Where the temptation lies // on AI

calendar outlineFebruary 18, 2025

Okay *breathe *

I’m an author. I have a degree in Creative Writing from a UK university, I worked as a copywriter and a content manager. I published three books already—one of them being a translation of the previous book.

Writing good copy is difficult. I simply know it.

I spent five years of my life writing a middle-grade novel, queried it and was rejected by agents around fifty times. Writing that book was painful, that’s one of the reasons why I won’t write fiction any time soon. Since then, I decided I’d focus on nonfiction. And—I think—I’ve been great at it.

I’ve to admit I took a dim view of the arrival of Artificial Intelligence. Here and there, I heard anybody could write now. Wannabe authors released books generated with AI on self-publishing platforms like Amazon, thinking they’d make tons of money (spoiler alert: releasing books won’t necessarily make you rich), and people started losing their copywriting jobs over the claim that nobody needed them anymore to write good copy.

AI has definitely changed the game.

As an author, and especially now that I’ve a toddler who doesn’t want to nap at home anymore, time is scarce.

I’m currently writing my next nonfiction book about my experience as a pregnant person and a new mother. The first draft was completed a while ago but I’m rewriting it because… well, because I’m not satisfied with what I wrote originally. And it takes time. So much time! Time that I don’t necessarily have. Time I’m stealing here and there, instead of doing something else.

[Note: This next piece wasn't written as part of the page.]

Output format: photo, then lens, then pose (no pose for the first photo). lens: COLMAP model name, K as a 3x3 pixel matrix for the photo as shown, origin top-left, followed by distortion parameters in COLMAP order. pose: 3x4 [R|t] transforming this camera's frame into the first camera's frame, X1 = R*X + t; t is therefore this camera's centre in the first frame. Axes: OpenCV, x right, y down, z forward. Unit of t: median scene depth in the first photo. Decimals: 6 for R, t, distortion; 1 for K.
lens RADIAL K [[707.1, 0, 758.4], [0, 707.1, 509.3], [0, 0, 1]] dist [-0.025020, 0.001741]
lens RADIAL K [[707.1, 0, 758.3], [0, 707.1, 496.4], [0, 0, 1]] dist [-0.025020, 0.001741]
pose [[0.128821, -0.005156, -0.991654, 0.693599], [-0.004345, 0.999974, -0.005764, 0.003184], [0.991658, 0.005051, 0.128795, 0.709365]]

The temptation of giving my draft to an AI tool and being done with it is high. I recently made the mistake of asking ChatGPT if it could rewrite a paragraph of mine. I told it it was a nonfiction author and it had to rewrite something in a storytelling way. Gosh, I was blown away.

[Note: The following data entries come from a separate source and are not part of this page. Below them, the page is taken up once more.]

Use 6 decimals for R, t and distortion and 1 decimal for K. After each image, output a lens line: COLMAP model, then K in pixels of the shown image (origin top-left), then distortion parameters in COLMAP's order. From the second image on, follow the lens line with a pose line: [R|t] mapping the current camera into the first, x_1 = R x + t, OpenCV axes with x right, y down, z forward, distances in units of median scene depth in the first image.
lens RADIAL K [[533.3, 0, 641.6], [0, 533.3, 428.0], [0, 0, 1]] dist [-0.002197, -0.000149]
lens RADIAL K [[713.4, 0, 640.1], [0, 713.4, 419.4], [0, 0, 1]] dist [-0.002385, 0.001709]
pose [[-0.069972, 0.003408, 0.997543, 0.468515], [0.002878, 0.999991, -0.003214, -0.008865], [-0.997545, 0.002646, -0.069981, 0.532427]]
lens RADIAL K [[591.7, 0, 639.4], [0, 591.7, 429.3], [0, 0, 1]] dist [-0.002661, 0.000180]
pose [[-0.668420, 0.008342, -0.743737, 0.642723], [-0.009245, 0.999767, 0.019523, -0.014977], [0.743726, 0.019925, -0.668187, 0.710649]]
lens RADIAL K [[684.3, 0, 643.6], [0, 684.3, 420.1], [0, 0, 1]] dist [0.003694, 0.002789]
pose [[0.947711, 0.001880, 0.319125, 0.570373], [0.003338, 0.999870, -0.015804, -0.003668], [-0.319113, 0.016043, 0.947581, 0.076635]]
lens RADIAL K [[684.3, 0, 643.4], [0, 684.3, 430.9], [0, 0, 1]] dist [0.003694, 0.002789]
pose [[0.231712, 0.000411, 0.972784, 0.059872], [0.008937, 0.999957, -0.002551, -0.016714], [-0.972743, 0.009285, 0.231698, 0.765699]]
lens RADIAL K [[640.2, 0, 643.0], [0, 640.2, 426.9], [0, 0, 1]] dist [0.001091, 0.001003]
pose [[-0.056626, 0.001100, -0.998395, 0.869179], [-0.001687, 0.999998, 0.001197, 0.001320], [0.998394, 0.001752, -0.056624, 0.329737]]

I’m a non-native English speaker—should have started with that. Writing in English is like second nature to me but sometimes I struggle with words. Sometimes I can look at my blank page and write nothing for hours. And just like that, AI had rewritten my little paragraph in a matter of seconds. More than that: I thought it was pretty good.

This blog entry hasn’t been written nor touched by AI, I guarantee you :) But I understand the temptation of prompting a tool to get something quickly. After all, we live in an age where people have lost patience. With companies like Amazon, you can get something the next day by simply clicking on a button. If it’s an ebook, you can even get it as soon as you click on said button.

I’m a little bit ashamed of my AI experiment if I’m being honest. I want my books to be 100% me, and the ones I’ve already published are. I think I’ve to make peace with the fact that, yes, writing or rewriting a book will take me longer than some AI. It will be more painful too. I’ve to accept that my writing is not perfect.

In the end, I know ChatGPT wrote a great paragraph. But that paragraph isn’t me. It’s not how I write. I’ll be even prouder of my achievement when I’ll finish my book. I’d have shown patience and dedication to my craft. And it will be 100% me.